* 本文 *
|---|

多額の遺産を受け取った場合は、相続税を納めなければなりません。 相続税は税率が高いため、遺産が多ければ税額は驚くほど高くなります。相続税を納めるために遺産を処分したといった話も聞かれます。
このような重い税負担を免れるため、税務署に見つからないように自宅に「タンス預金」として現金を隠しておけばよいと思う人がいるかもしれません。
しかし、タンス預金は盗難や災害に遭うリスクがあるばかりでなく、隠しているタンス預金はやがて税務署に見つかってしまいます。
この記事では、「タンス預金」が相続税対策としていかにリスクが高く無意味であるかについてお伝えします。
1.「タンス預金」とは?
「タンス預金」とは、個人が金融機関に預けないで自宅で保管しているお金のことです。タンスに限らず、本棚や仏壇、金庫に入れていても、庭先に埋めていてもタンス預金と呼ばれます。
市中に出回っているお金の量の統計から推測すると、タンス預金は近年増える傾向にあります。シンクタンクの試算では、日本国内のタンス預金は40兆円ほどあるとされています。
歴史的な低金利でお金を金融機関に預けるメリットが薄れていることに加えて、マイナンバーで国に資産を把握されるのではないかという懸念からタンス預金が増えていると考えられます。

|---|

* 提供資料 *

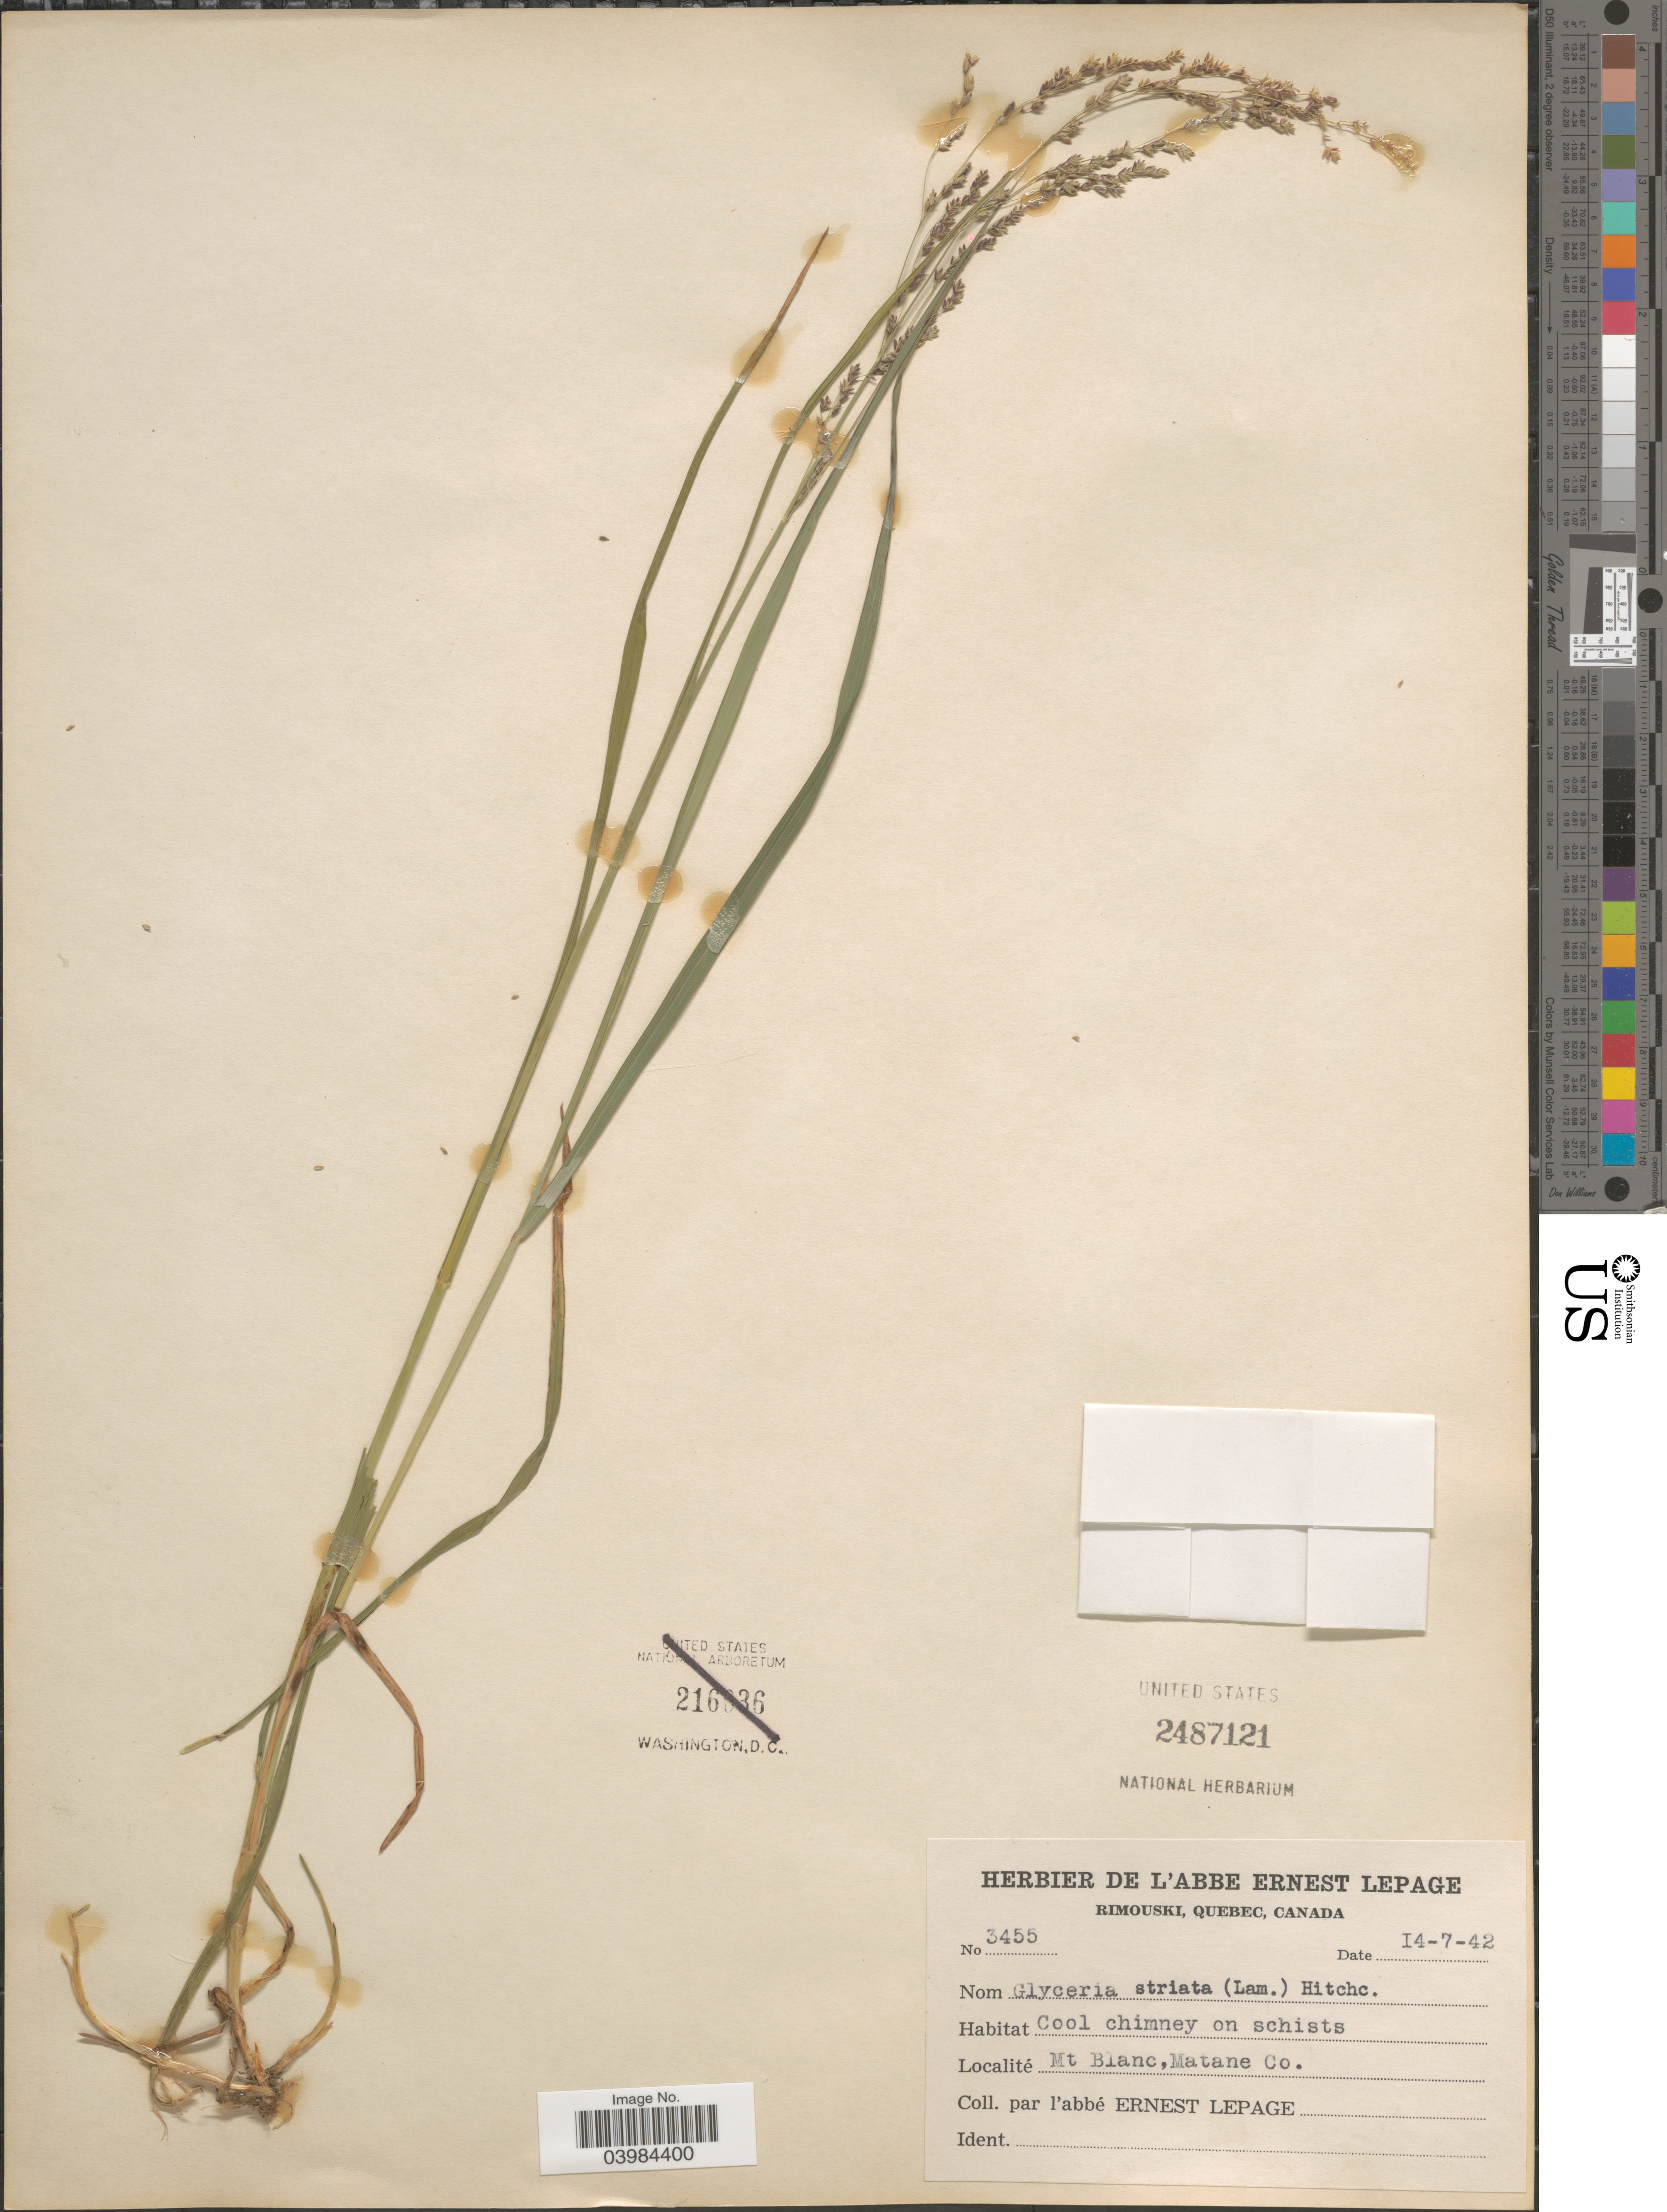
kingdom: Plantae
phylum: Tracheophyta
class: Liliopsida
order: Poales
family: Poaceae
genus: Glyceria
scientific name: Glyceria striata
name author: (Lam.) Hitchc.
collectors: E. Lepage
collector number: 3455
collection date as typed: Transcribed d/m/y: 14/7/42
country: Canada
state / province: Quebec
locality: Mt Blanc, Matane Co.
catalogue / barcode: US 2487121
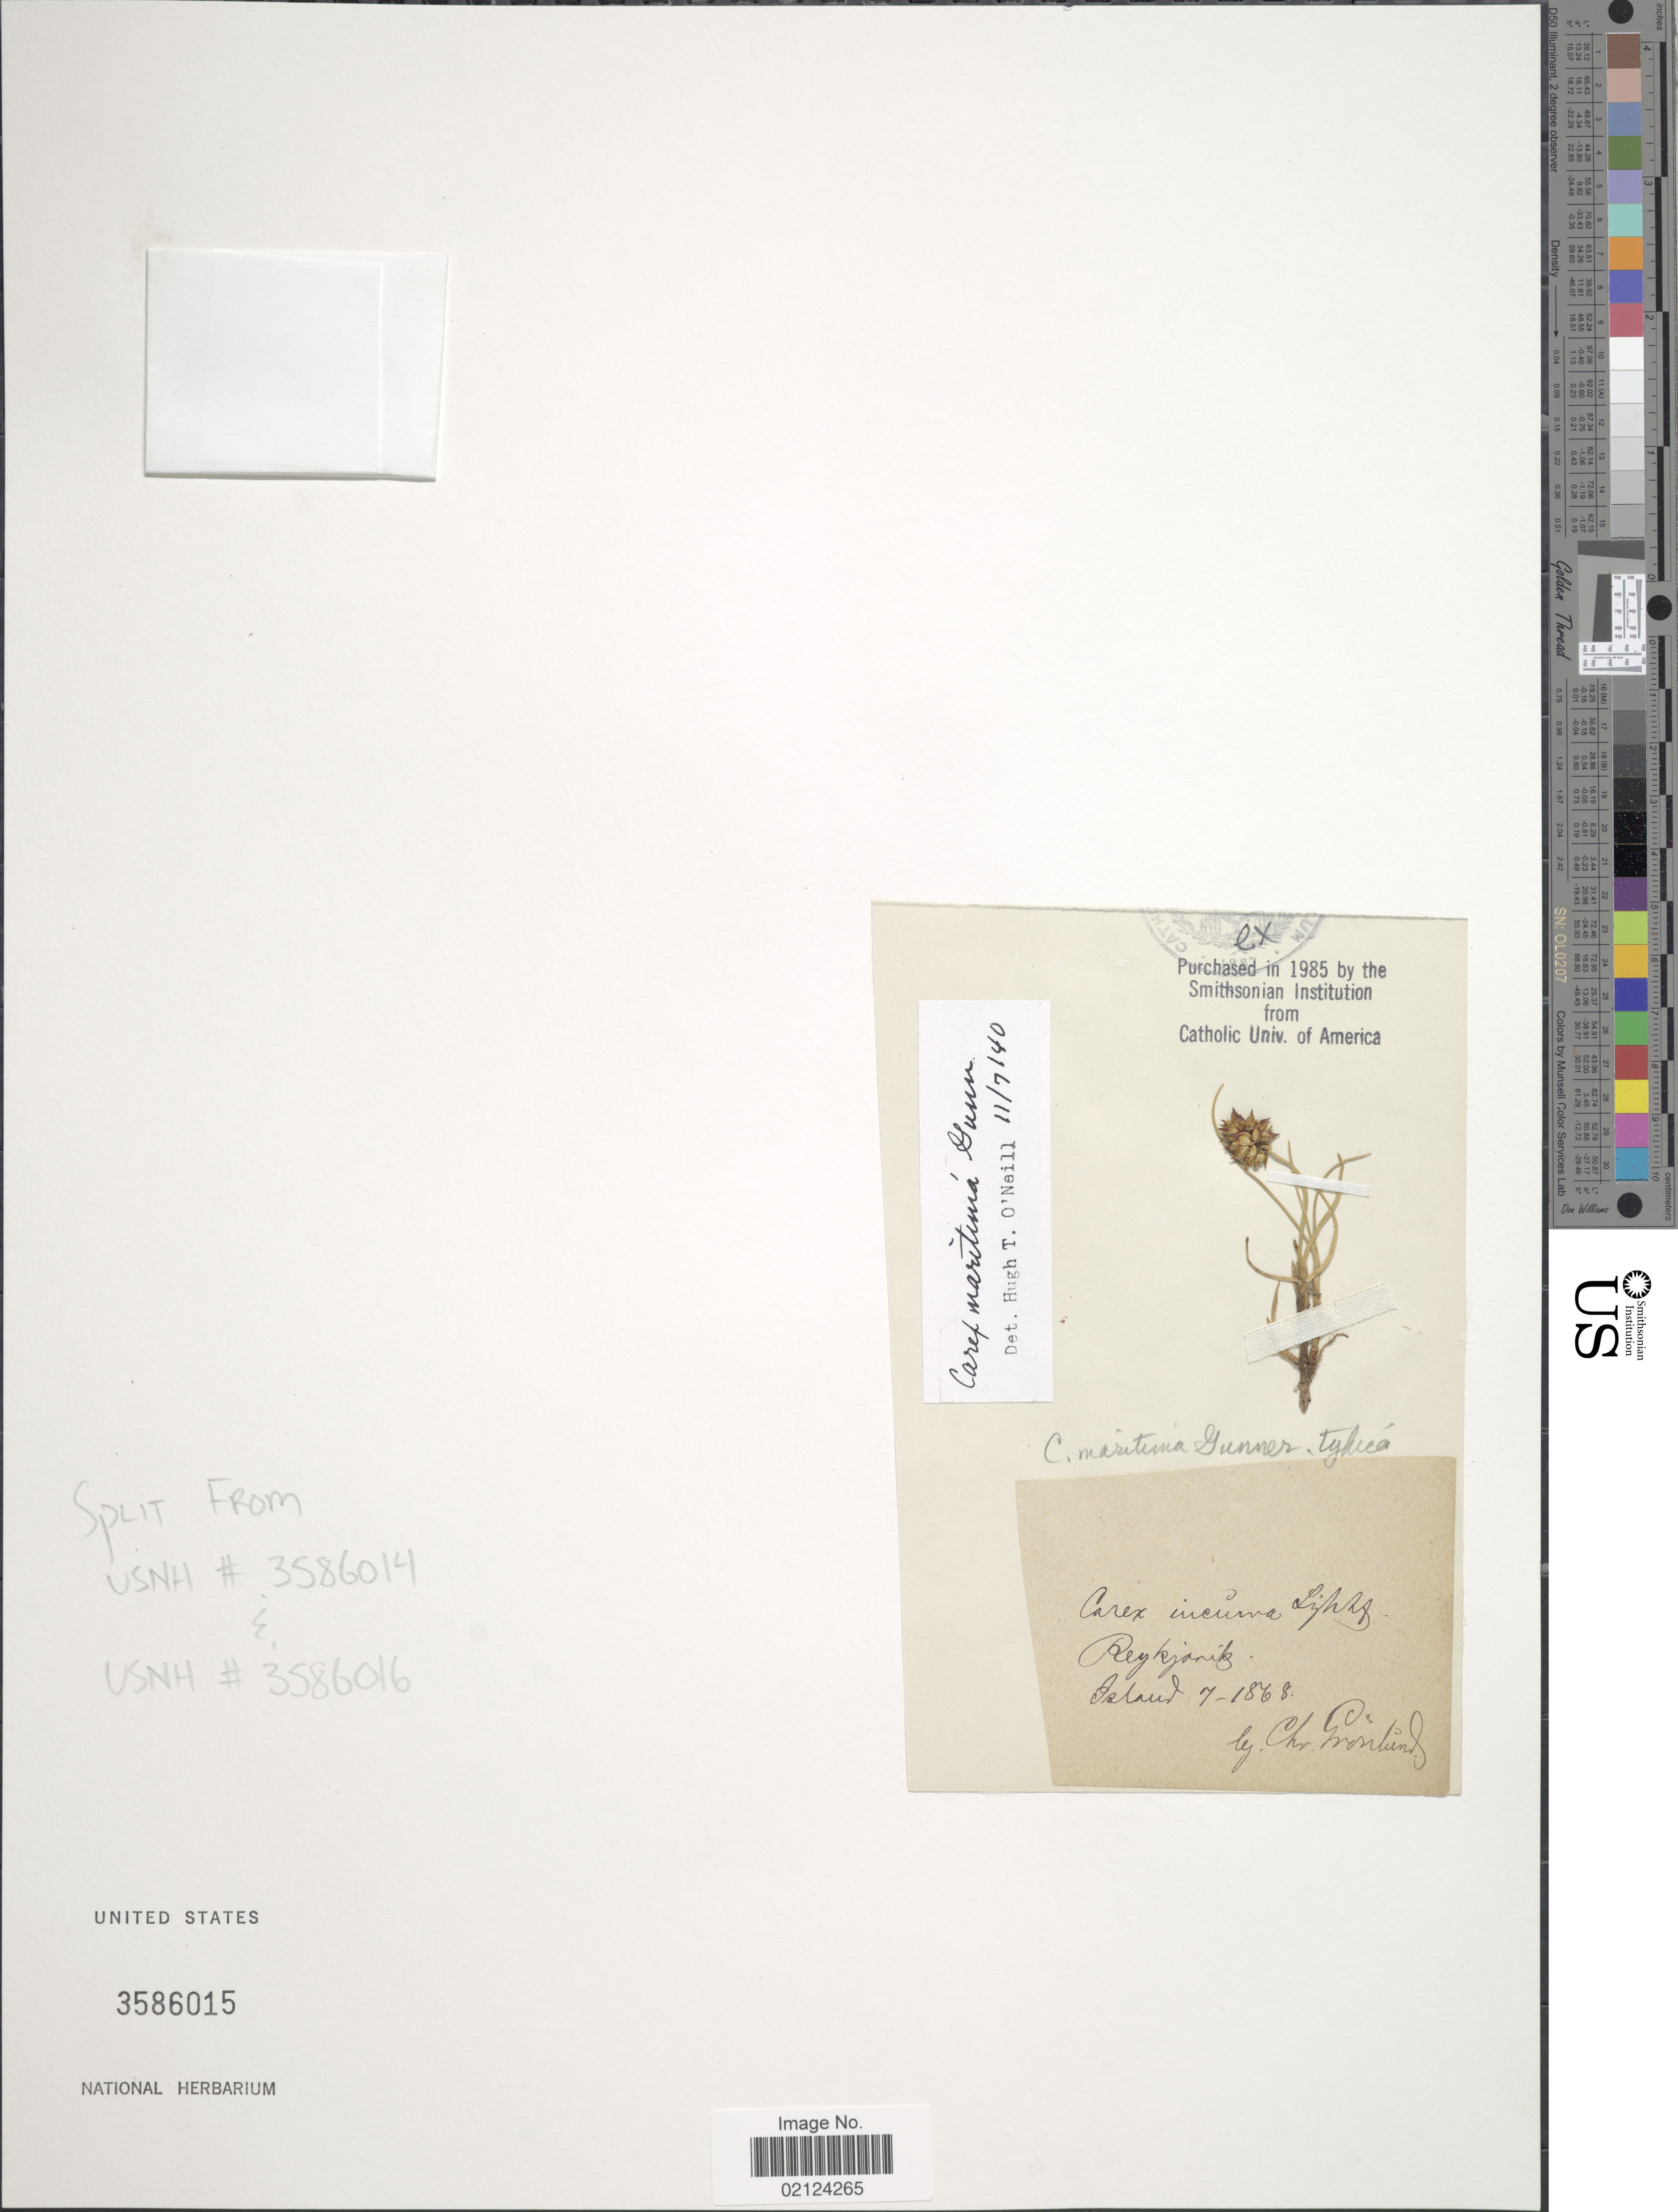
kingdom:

|---|

* 課題 A *
タンス預金を扱った本文について、次の(i)〜(iii)が内容と一致するかどうかを「はい」か「いいえ」で判定し、根拠となる本文の語句をそのまま引用してください。(i) 庭先に埋めたお金はタンス預金とは呼ばれない。(ii) シンクタンクの試算では、日本国内のタンス預金は40兆円ほどあるとされている。(iii) タンス預金は近年減る傾向にある。
* 課題 B *
タンス預金と相続税についての本文を、最後の文に続けて書き進めてください。
資料は本文とは別の出典から採られたものです。

* 最終解答 A *
(i) いいえ。「庭先に埋めていてもタンス預金と呼ばれます」
(ii) はい。「日本国内のタンス預金は40兆円ほどあるとされています」
(iii) いいえ。「タンス預金は近年増える傾向にあります」

* 最終解答 B *
2.「タンス預金」のメリット・デメリット
「タンス預金」のメリットは、必要なときにお金を使うことができる点です。 一方、デメリットは、お金がなくなるリスクが大きい点です。 これから、タンス預金のメリット・デメリットを詳しくご紹介します。
2-1.必要なときにお金を使うことができる
「タンス預金」として自宅に現金があれば、必要なときにお金を使うことができます。金融機関の営業時間や手数料を気にする必要もありません。
このようなメリットは、家族が亡くなって相続が発生したときに特に有効です。
預金者が亡くなったことが金融機関に知られると、相続する人が決まるまで預金口座が凍結され、お金を引き出すことができなくなります。 家族が亡くなった直後は葬儀費用など何かとお金が必要になるので、手元に現金があると安心でしょう。
そのほかのタンス預金のメリットとしては、金融機関の破たんの影響を直接受けないことや、マイナンバー制度の影響を受けないことがあげられます。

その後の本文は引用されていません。